Create new test and training sets

In [29]:
x_train, x_test, y_train, y_test = train_test_split(features, Y, test_size=0.2, random_state=1)

Train the model

In [30]:
LR = LogisticRegression(solver='liblinear')
LR.fit(x_train, y_train)

Make predictions using the Logistic Regression model

This step involves using the trained Logistic Regression model (LR)
to make predictions on the test data (x_test). We'll generate both
class predictions and probability estimates.


In [31]:
predictions = LR.predict(x_test)
predict_proba = LR.predict_proba(x_test)

Evaluate the model

In [32]:
LR_Accuracy_Score = accuracy_score(y_test, predictions)
LR_JaccardIndex = jaccard_score(y_test, predictions, average='binary')
LR_F1_Score = f1_score(y_test, predictions, average='binary')
LR_Log_Loss = log_loss(y_test, predict_proba)

### SVM


Train SVM model

In [36]:
from sklearn.svm import SVC

SVM = SVC()
SVM.fit(x_train, y_train)

Make predictions using the SVM model

This step involves using the trained Support Vector Machine (SVM) model
to make predictions on the test data (x_test). We'll generate class predictions.

Note: Unlike Logistic Regression, SVM doesn't provide probability estimates
by default, so we're only generating class predictions here.

In [37]:
predictions = SVM.predict(x_test)

Evaluate the model

In [38]:
SVM_Accuracy_Score = accuracy_score(y_test, predictions)
SVM_JaccardIndex = jaccard_score(y_test, predictions, average='binary')
SVM_F1_Score = f1_score(y_test, predictions, average='binary')

Compare Model Performances

We have calculated three key metrics for all our models (KNN, Decision Tree, Logistic Regression, and SVM):
1. Accuracy Score: Measures the overall correctness of predictions
2. Jaccard Index: Measures the similarity between predicted and actual labels
3. F1-Score: Harmonic mean of precision and recall, useful for imbalanced datasets

Additionally, we have calculated Log Loss for the Logistic Regression model.

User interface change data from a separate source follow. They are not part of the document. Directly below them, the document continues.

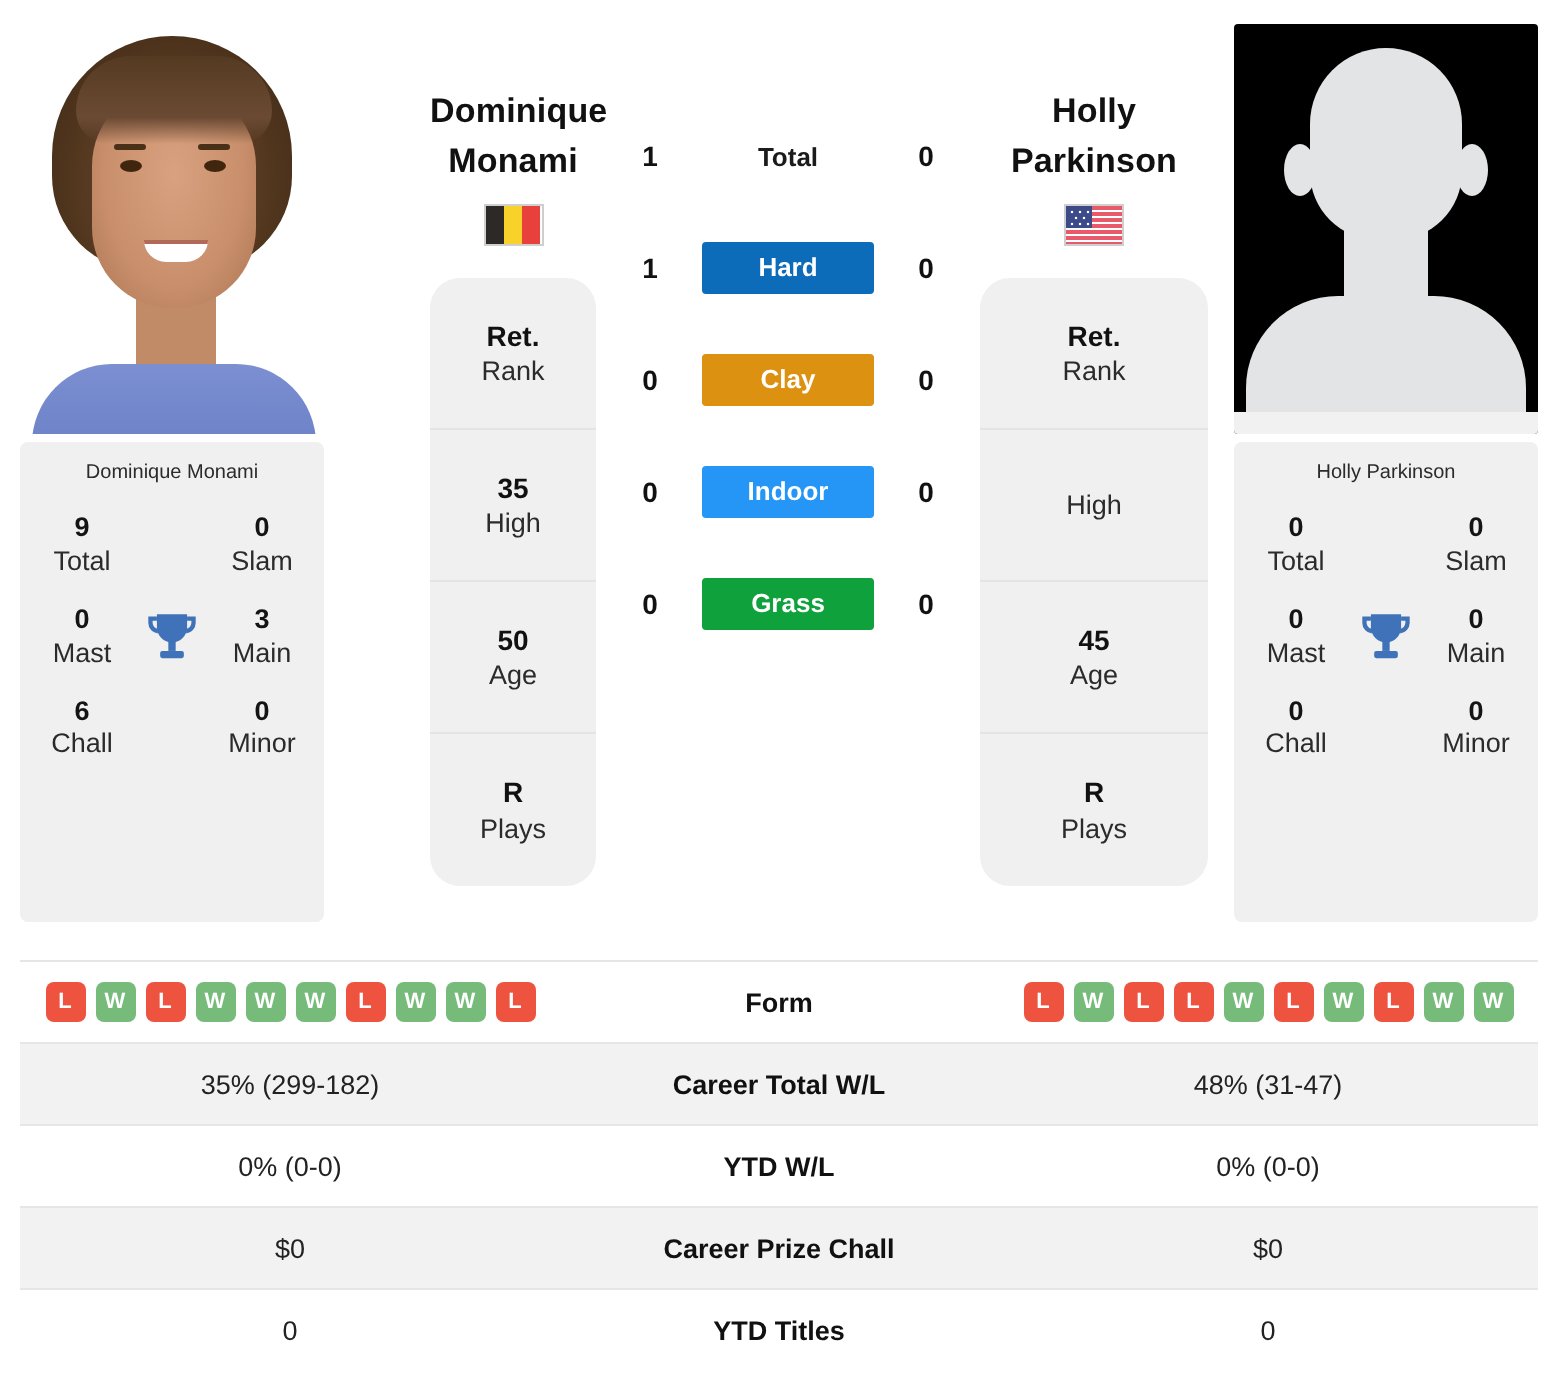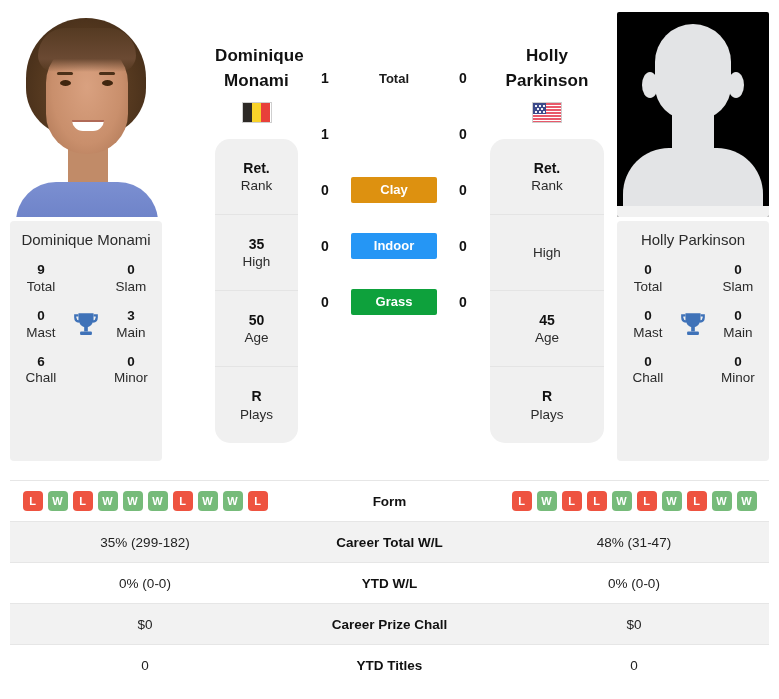"Hard" div.sr-mid { html: none -> <div> <span>Hard</span> </div> }
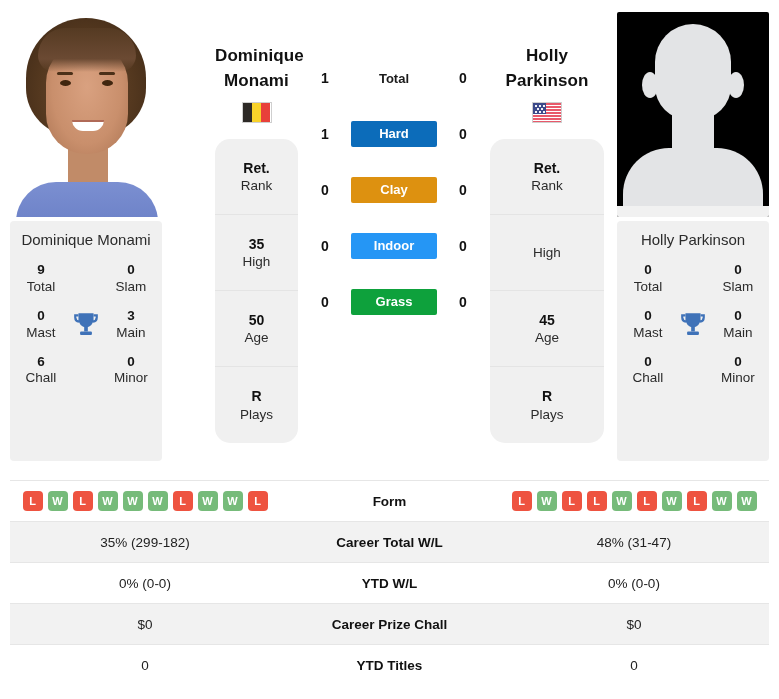"Dominique Monami" .ps-name { font-size: 15px -> 10px }
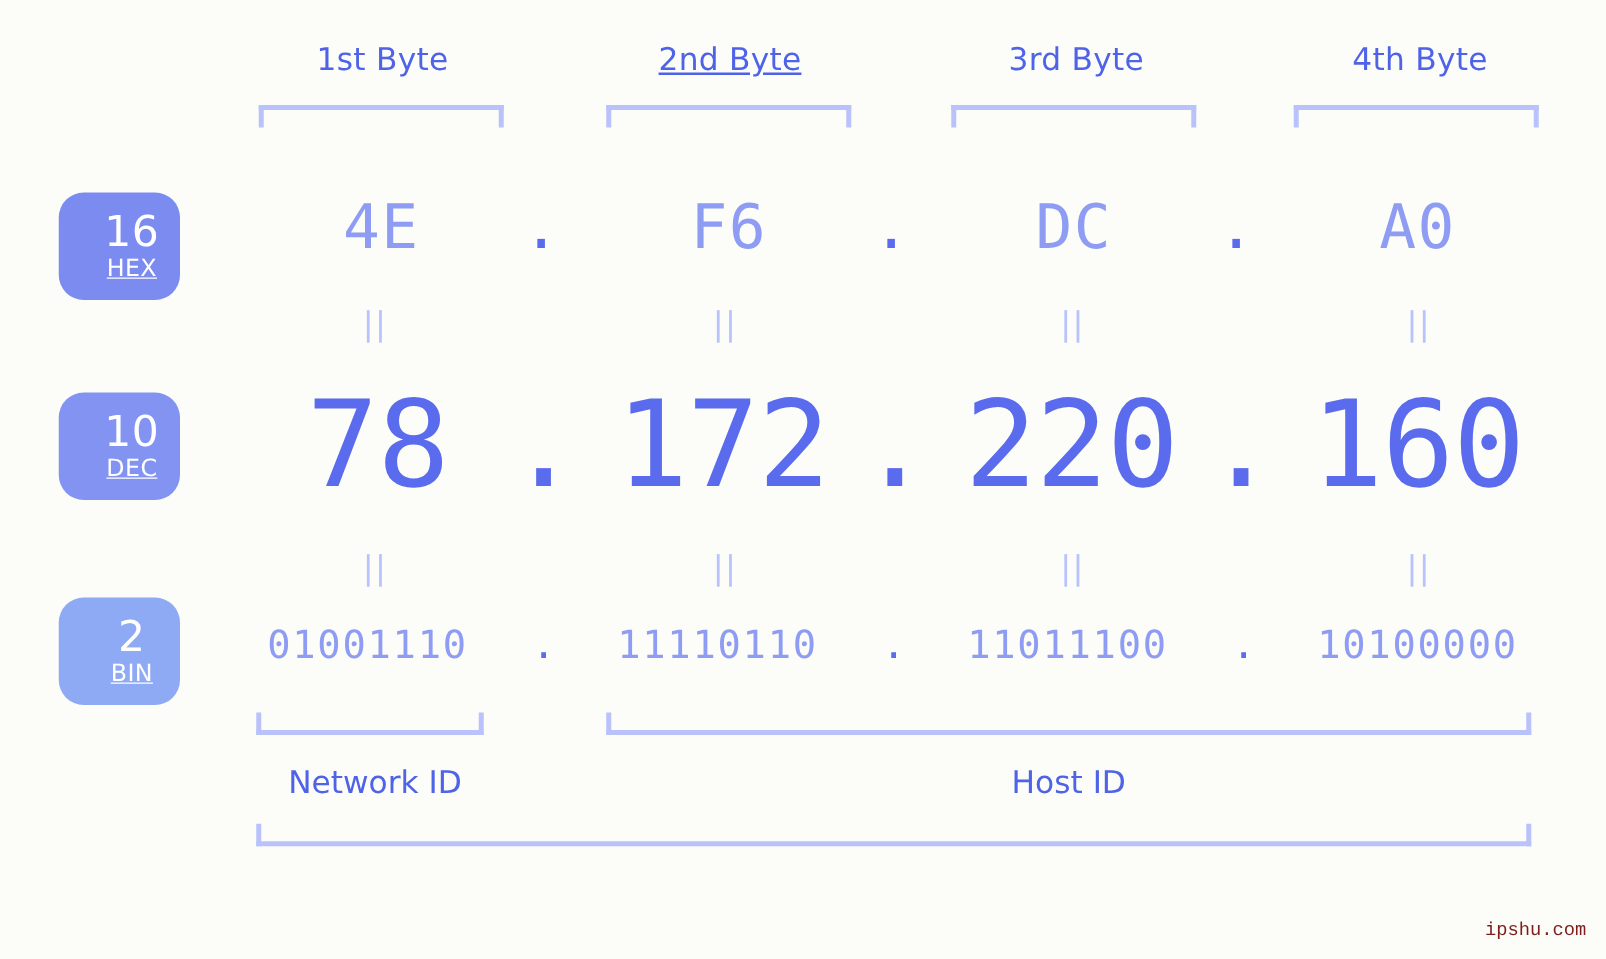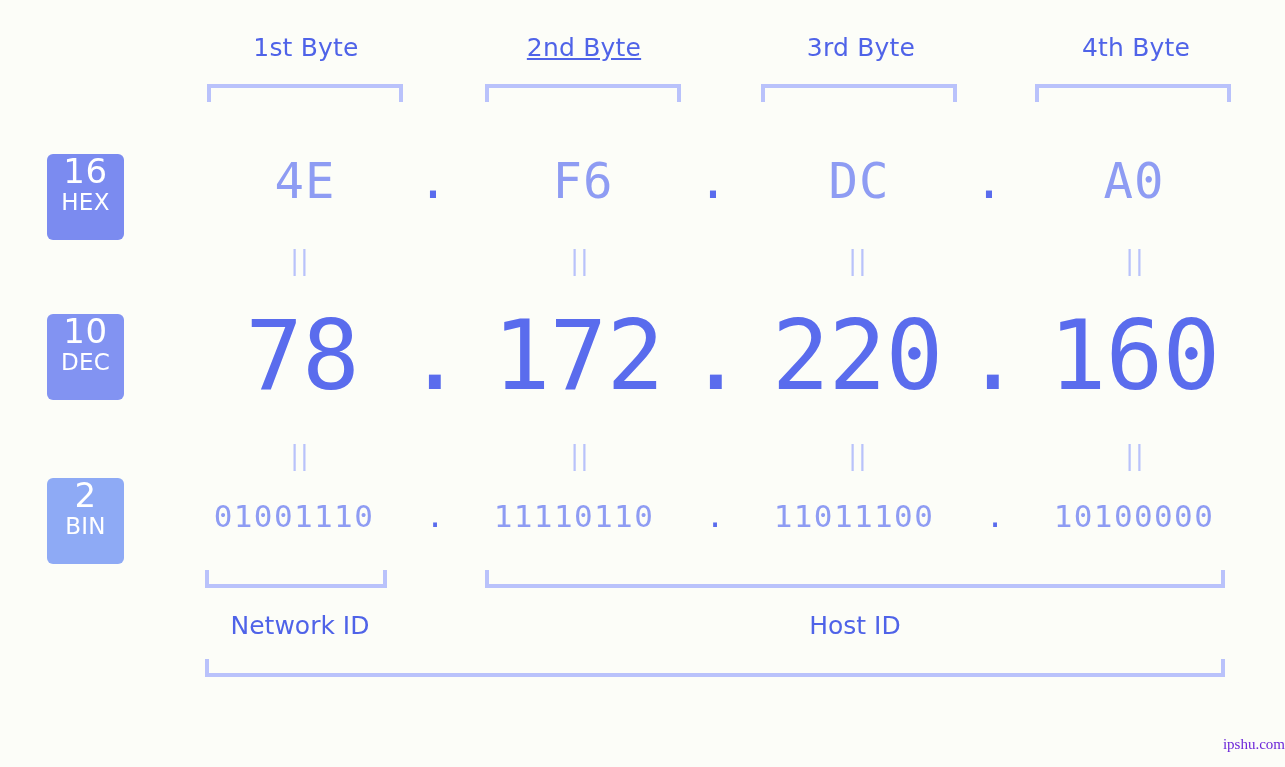"16" .badge { border-radius: 6px -> 20px; justify-content: none -> center; padding-left: none -> 20px }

In the next cell, we'll create a comparison table to evaluate and compare the performance of all these models.


In [39]:
Report = pd.DataFrame({
    'Model': ['KNN', 'Decision Tree', 'Logistic Regression', 'SVM'],
    'Accuracy': [KNN_Accuracy_Score, Tree_Accuracy_Score, LR_Accuracy_Score, SVM_Accuracy_Score],
    'Jaccard Index': [KNN_JaccardIndex, Tree_JaccardIndex, LR_JaccardIndex, SVM_JaccardIndex],
    'F1-Score': [KNN_F1_Score, Tree_F1_Score, LR_F1_Score, SVM_F1_Score],
    'LogLoss': [np.nan, np.nan, LR_Log_Loss, np.nan]
})

Report

Unnamed: 0,Model,Accuracy,Jaccard Index,F1-Score,LogLoss
0,KNN,0.818321,0.687588,0.802375,
1,Decision Tree,0.769466,0.638747,0.770754,
2,Logistic Regression,0.836641,0.509174,0.674772,0.380451
3,SVM,0.722137,0.0,0.0,


# Conclusion

Based on the comparison table of model performances, we can draw the following conclusions:

1. Accuracy: The Logistic Regression model performed the best with an accuracy of 83.66%, followed closely by KNN at 81.83%. The SVM model had the lowest accuracy at 72.21%.

2. Jaccard Index: KNN showed the highest Jaccard Index of 0.6876, indicating the best similarity between predicted and actual labels. Logistic Regression and Decision Tree followed, while SVM performed poorly with a Jaccard Index of 0.

3. F1-Score: KNN again performed the best with an F1-Score of 0.8024, followed by the Decision Tree and Logistic Regression. SVM had an F1-Score of 0, suggesting poor performance in terms of precision and recall.

4. LogLoss: This metric was only calculated for the Logistic Regression model, which showed a reasonable log loss of 0.3805.

Overall, the KNN model seems to be the most consistent performer across all metrics, while the SVM model underperformed in this specific case. The Logistic Regression model also showed strong performance, especially in terms of accuracy. The Decision Tree model performed moderately well across all metrics.

For this rainfall prediction task, based on these results, we would recommend using either the KNN or Logistic Regression model. However, further tuning of hyperparameters and cross-validation could potentially improve the performance of all models, including SVM.